本イベントでは、「地域で津波に備える」をテーマに、津波の最新科学や全国の地区防災計画の取組を紹介する特別セミナーと、学校や地域で活用できる「津波防災教育ツールミニ体験会」を開催した。開会にあたり、舞立内閣府大臣政務官と福田川崎市長が挨拶を行い、舞立内閣府大臣政務官は、「日本の総合的な防災力の向上には自助・共助を支える地区防災計画の取組が大いに有効であり、最新の科学技術を地区防災計画と掛け合わせることで津波に備える効果的な対策を探求していきたい」と述べた。
特別セミナーでは、平成30年9月28日にインドネシアのスラウェシ島で発生した地震・津波の被害を現地調査した東北大学災害科学国際研究所所長の今村文彦氏から、被害の大きかった島中部の都市パルには、地震からわずか6分で津波が到達していること、土砂崩れ、地盤沈下、液状化も発生していることなどが発表され、日本は地域開発を含めた復興支援を進める必要があると報告された。
また、地区防災計画策定に取り組む各地区から、平成30年度の具体的な活動の中間報告が行われた。和歌山県田辺市文里(もり)地区からは、避難行動要支援者への啓発のあり方を含めた避難ルールの見直し、愛媛県松山市中島地区からは、避難シミュレータを通じた津波避難場所・経路の検討などの事例が紹介された。パネルディスカッションでは「津波防災に関して地域社会で意見が対立する場合があるため、地域を構成する様々な立場の人が本音で話せる場を設けること、連携を深めることが大事」など、それぞれの経験を踏まえた意見の交換がなされた。最後に、「今回のイベントを通じて得られた『気づき』を、各地域や企業の中で行動へ移していくことが重要」と締めくくられた。
イベント開催後の参加者へのアンケート(有効回答数203)によると、「イベントを通じて学びたかったこと」(複数回答)として最も多かった回答は「地区防災計画」(117)であり、続いて「自治体の津波対策」(100)であった。「イベントを踏まえて今後実践したいこと」(複数回答)では、「地区防災計画について学習」(105)、「地元で行われている地区防災計画の取組に参加」(61)が上位となっており、参加者の地区防災計画への関心の高さが伺える結果となった。
「インドネシアで発生した大津波」
平成30年に海外で最大の被害をもたらした自然災害は、インドネシア共和国で発生した「津波」によるものであった。9月28日にインドネシア・スラウェシ島で発生した地震(M7.5)により、死者は2,000名以上(平成30年10月現在)にもなり、被害が特に大きかった島中部パル湾内では、沿岸の9地点が地震による液状化で崩落し、この9地点において津波が発生した。この地すべりは「液状化重力流」と呼ばれる現象で、到達時間が極めて速い津波を引き起こす。

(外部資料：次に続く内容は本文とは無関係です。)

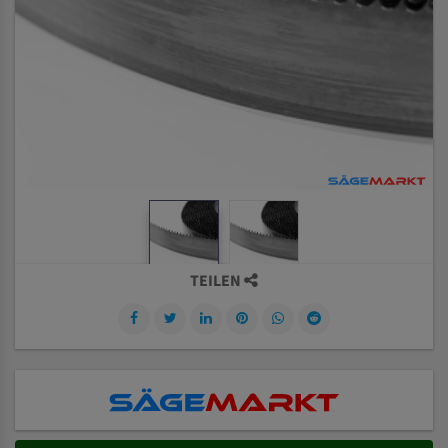
TEILEN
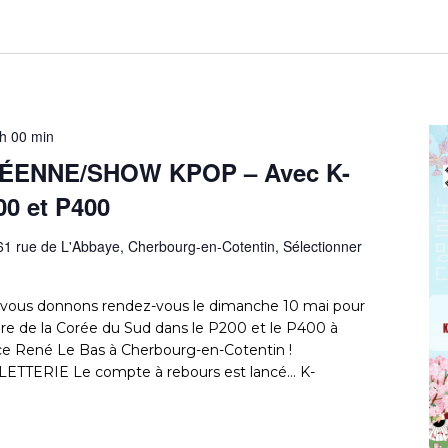
h 00 min
ÉENNE/SHOW KPOP – Avec K-
0 et P400
61 rue de L'Abbaye, Cherbourg-en-Cotentin, Sélectionner
 vous donnons rendez-vous le dimanche 10 mai pour
ture de la Corée du Sud dans le P200 et le P400 à
pace René Le Bas à Cherbourg-en-Cotentin !
TTERIE Le compte à rebours est lancé… K-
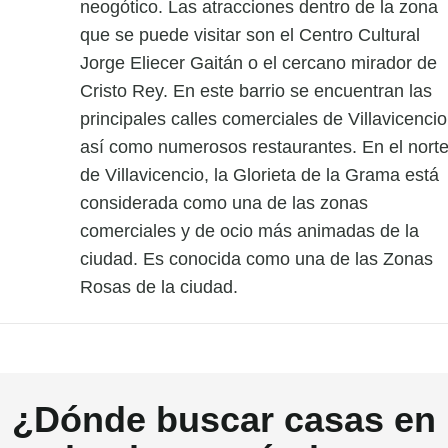
neogótico. Las atracciones dentro de la zona
que se puede visitar son el Centro Cultural
Jorge Eliecer Gaitán o el cercano mirador de
Cristo Rey. En este barrio se encuentran las
principales calles comerciales de Villavicencio
así como numerosos restaurantes. En el nort
de Villavicencio, la Glorieta de la Grama está
considerada como una de las zonas
comerciales y de ocio más animadas de la
ciudad. Es conocida como una de las Zonas
Rosas de la ciudad.
¿Dónde buscar casas en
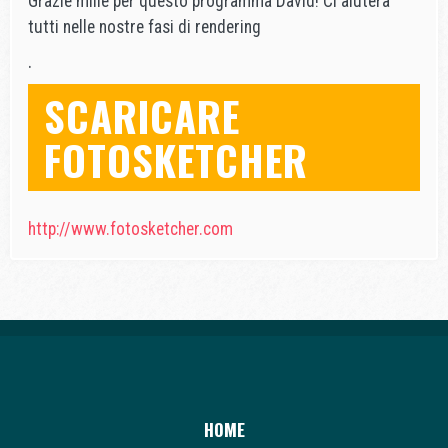
Grazie mille per questo programma David! Ci aiuterà
tutti nelle nostre fasi di rendering
.
SCARICARE
FOTOSKETCHER
http://www.fotosketcher.com
HOME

独立行政法人国際協力機構(JICA)は、専門家チームによる現地調査の結果、津波は河口付近など地盤の緩い沿岸部で起きた「液状化」に由来していたと結論付けた。地震により海底で地すべりが発生し、海面が一時的に下がった反動で津波が発生したと推察している。内陸部でも液状化が発生し、泥流でも多数の死者を発生させた。

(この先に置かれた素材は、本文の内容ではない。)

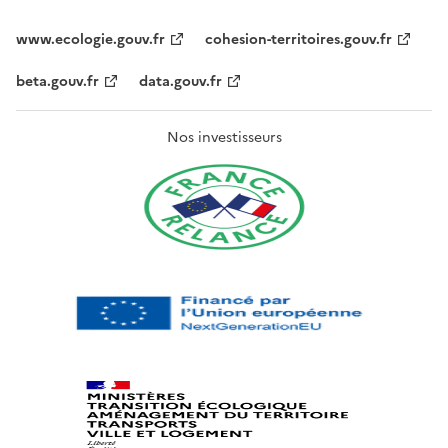
www.ecologie.gouv.fr
cohesion-territoires.gouv.fr
beta.gouv.fr
data.gouv.fr
Nos investisseurs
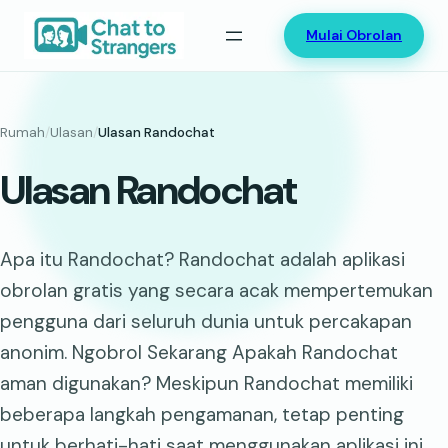
Lewati
Mulai Obrolan
ke
konten
Rumah
/
Ulasan
/
Ulasan Randochat
Ulasan Randochat
Apa itu Randochat? Randochat adalah aplikasi
obrolan gratis yang secara acak mempertemukan
pengguna dari seluruh dunia untuk percakapan
anonim. Ngobrol Sekarang Apakah Randochat
aman digunakan? Meskipun Randochat memiliki
beberapa langkah pengamanan, tetap penting
untuk berhati-hati saat menggunakan aplikasi ini.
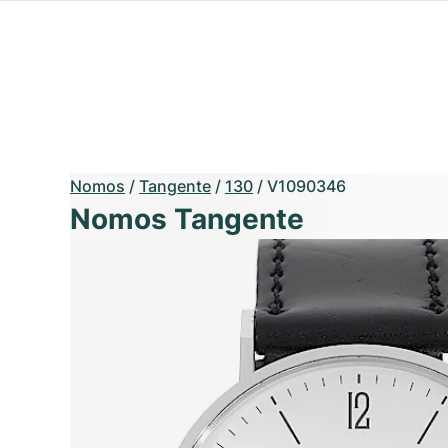
Nomos
/
Tangente
/
130
/
V1090346
Nomos Tangente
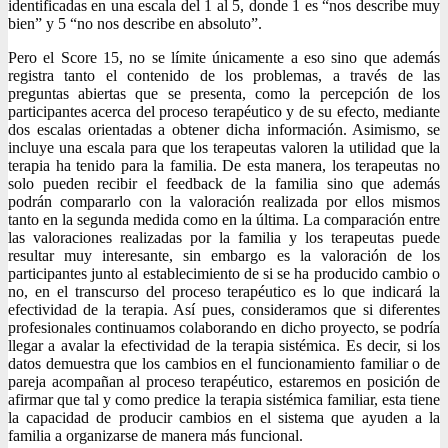
identificadas en una escala del 1 al 5, donde 1 es “nos describe muy
bien” y 5 “no nos describe en absoluto”.
Pero el Score 15, no se límite únicamente a eso sino que además
registra tanto el contenido de los problemas, a través de las
preguntas abiertas que se presenta, como la percepción de los
participantes acerca del proceso terapéutico y de su efecto, mediante
dos escalas orientadas a obtener dicha información. Asimismo, se
incluye una escala para que los terapeutas valoren la utilidad que la
terapia ha tenido para la familia. De esta manera, los terapeutas no
solo pueden recibir el feedback de la familia sino que además
podrán compararlo con la valoración realizada por ellos mismos
tanto en la segunda medida como en la última. La comparación entre
las valoraciones realizadas por la familia y los terapeutas puede
resultar muy interesante, sin embargo es la valoración de los
participantes junto al establecimiento de si se ha producido cambio o
no, en el transcurso del proceso terapéutico es lo que indicará la
efectividad de la terapia. Así pues, consideramos que si diferentes
profesionales continuamos colaborando en dicho proyecto, se podría
llegar a avalar la efectividad de la terapia sistémica. Es decir, si los
datos demuestra que los cambios en el funcionamiento familiar o de
pareja acompañan al proceso terapéutico, estaremos en posición de
afirmar que tal y como predice la terapia sistémica familiar, esta tiene
la capacidad de producir cambios en el sistema que ayuden a la
familia a organizarse de manera más funcional.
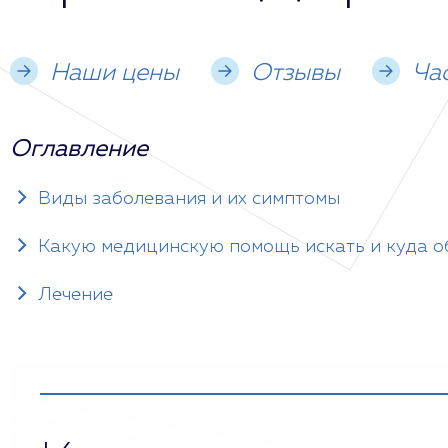
Наши цены
Отзывы
Ча
Оглавление
Виды заболевания и их симптомы
Какую медицинскую помощь искать и куда 
Лечение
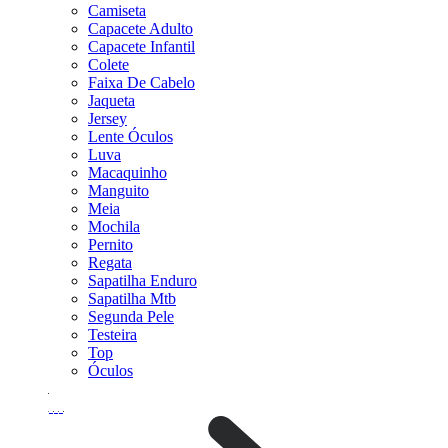
Camiseta
Capacete Adulto
Capacete Infantil
Colete
Faixa De Cabelo
Jaqueta
Jersey
Lente Óculos
Luva
Macaquinho
Manguito
Meia
Mochila
Pernito
Regata
Sapatilha Enduro
Sapatilha Mtb
Segunda Pele
Testeira
Top
Óculos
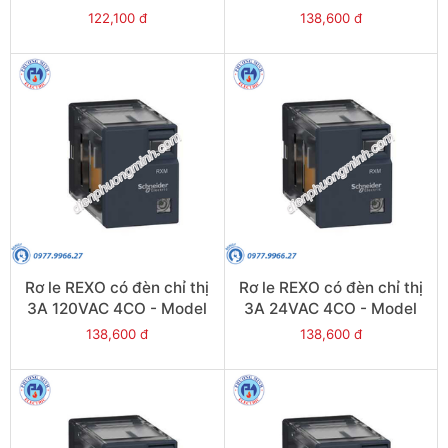
RXM2LB2JD
RXM4LB2P7
122,100 đ
138,600 đ
Rơ le REXO có đèn chỉ thị
Rơ le REXO có đèn chỉ thị
3A 120VAC 4CO - Model
3A 24VAC 4CO - Model
RXM4LB2F7
RXM4LB2B7
138,600 đ
138,600 đ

また、同年12月22日にはインドネシア西部のスンダ海峡で津波が発生し、死者は400名を超えている。東京大学地震研究所の解析結果により、地震が原因ではなく、スンダ海峡の火山島アナク・クラカタウの噴火による山体崩壊で東京ドーム約200杯分に相当する土砂が海に流れ落ち、大津波を発生させたことがわかった。国土地理院の衛星画像解析によれば、島の半分近くが消失したと報告されている。

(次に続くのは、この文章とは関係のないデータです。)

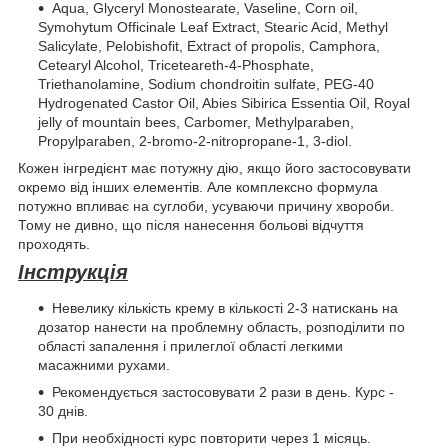
Aqua, Glyceryl Monostearate, Vaseline, Corn oil,
Symohytum Officinale Leaf Extract, Stearic Acid, Methyl
Salicylate, Pelobishofit, Extract of propolis, Camphora,
Cetearyl Alcohol, Triceteareth-4-Phosphate,
Triethanolamine, Sodium chondroitin sulfate, PEG-40
Hydrogenated Castor Oil, Abies Sibirica Essentia Oil, Royal
jelly of mountain bees, Carbomer, Methylparaben,
Propylparaben, 2-bromo-2-nitropropane-1, 3-diol.
Кожен інгредієнт має потужну дію, якщо його застосовувати
окремо від інших елементів. Але комплексно формула
потужно впливає на суглоби, усуваючи причину хвороби.
Тому не дивно, що після нанесення больові відчуття
проходять.
Інструкція
Невелику кількість крему в кількості 2-3 натискань на
дозатор нанести на проблемну область, розподілити по
області запалення і прилеглої області легкими
масажними рухами.
Рекомендується застосовувати 2 рази в день. Курс -
30 днів.
При необхідності курс повторити через 1 місяць.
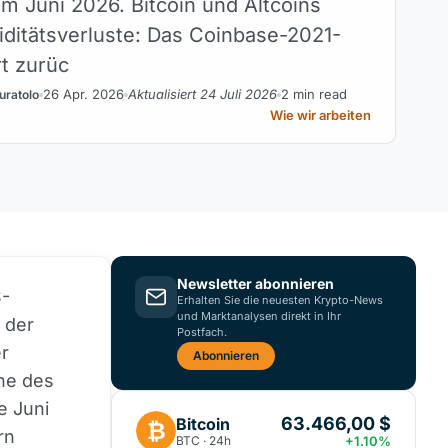
im Juni 2026. Bitcoin und Altcoins
iditätsverluste: Das Coinbase-2021-
t zurüc
26 Apr. 2026
Aktualisiert 24 Juli 2026
2 min read
uratolo
Wie wir arbeiten
Newsletter abonnieren
S-
Erhalten Sie die neuesten Krypto-News
und Marktanalysen direkt in Ihr
der
Postfach.
er
Abonnieren
che des
e Juni
63.466,00 $
Bitcoin
₿
rn
BTC · 24h
+1.10%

日本においても、1792年に島原市(長崎県)雲仙岳の眉山(まゆやま)が山体崩壊し、大量の土砂が有明海に流れこんだことにより、対岸の天草(熊本県)へ向けて大津波が発生し、約1万5千人が死亡したとされる「島原大変肥後迷惑(しまばらたいへんひごめいわく)」が伝承されている。山体崩壊など地震以外による「津波」は海外特有のものではなく、日本においても発生可能性があることに留意する必要がある。